Segment Open

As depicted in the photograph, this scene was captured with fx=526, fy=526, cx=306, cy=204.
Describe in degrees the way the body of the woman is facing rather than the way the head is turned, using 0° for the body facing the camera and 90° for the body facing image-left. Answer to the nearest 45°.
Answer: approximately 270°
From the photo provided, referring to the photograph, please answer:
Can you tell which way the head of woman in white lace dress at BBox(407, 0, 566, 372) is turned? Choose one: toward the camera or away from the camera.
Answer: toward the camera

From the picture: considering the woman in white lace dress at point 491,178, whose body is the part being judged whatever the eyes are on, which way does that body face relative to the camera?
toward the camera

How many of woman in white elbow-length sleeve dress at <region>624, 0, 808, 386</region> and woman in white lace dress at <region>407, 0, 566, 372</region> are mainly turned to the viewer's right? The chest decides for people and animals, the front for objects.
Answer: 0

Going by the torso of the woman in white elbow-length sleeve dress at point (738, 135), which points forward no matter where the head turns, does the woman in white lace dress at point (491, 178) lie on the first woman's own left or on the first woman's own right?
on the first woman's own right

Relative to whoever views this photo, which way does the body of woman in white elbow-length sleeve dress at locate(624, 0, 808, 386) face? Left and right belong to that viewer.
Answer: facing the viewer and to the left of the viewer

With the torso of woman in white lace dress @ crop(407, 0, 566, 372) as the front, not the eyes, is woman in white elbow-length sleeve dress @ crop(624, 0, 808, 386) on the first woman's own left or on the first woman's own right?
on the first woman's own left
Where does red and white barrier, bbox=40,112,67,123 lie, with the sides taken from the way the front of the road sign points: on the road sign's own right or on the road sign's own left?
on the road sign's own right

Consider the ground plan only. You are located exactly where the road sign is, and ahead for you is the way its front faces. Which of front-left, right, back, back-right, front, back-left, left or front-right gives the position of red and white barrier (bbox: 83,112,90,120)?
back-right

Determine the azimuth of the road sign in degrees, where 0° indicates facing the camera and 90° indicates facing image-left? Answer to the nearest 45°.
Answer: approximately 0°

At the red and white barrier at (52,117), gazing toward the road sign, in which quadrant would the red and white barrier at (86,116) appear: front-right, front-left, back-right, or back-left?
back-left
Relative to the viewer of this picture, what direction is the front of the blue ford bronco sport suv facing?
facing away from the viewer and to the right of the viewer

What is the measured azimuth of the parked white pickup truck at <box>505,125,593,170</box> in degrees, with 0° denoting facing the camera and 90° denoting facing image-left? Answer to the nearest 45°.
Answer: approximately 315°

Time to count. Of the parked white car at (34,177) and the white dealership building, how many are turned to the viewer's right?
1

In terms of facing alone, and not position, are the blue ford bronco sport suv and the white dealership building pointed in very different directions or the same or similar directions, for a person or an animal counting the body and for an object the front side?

Segment Closed

Please rewrite the lines from the one containing "Time to count." through the end of the material, changing "dealership building" to "showroom" and leaving everything else as it stands.

Time to count. Of the parked white car at (34,177) and the white showroom, how many are turned to the viewer's right?
1

In terms of facing alone, and not position, are the blue ford bronco sport suv and the white showroom pointed in very different directions or the same or similar directions, for a person or an animal counting the body and for an object the front side?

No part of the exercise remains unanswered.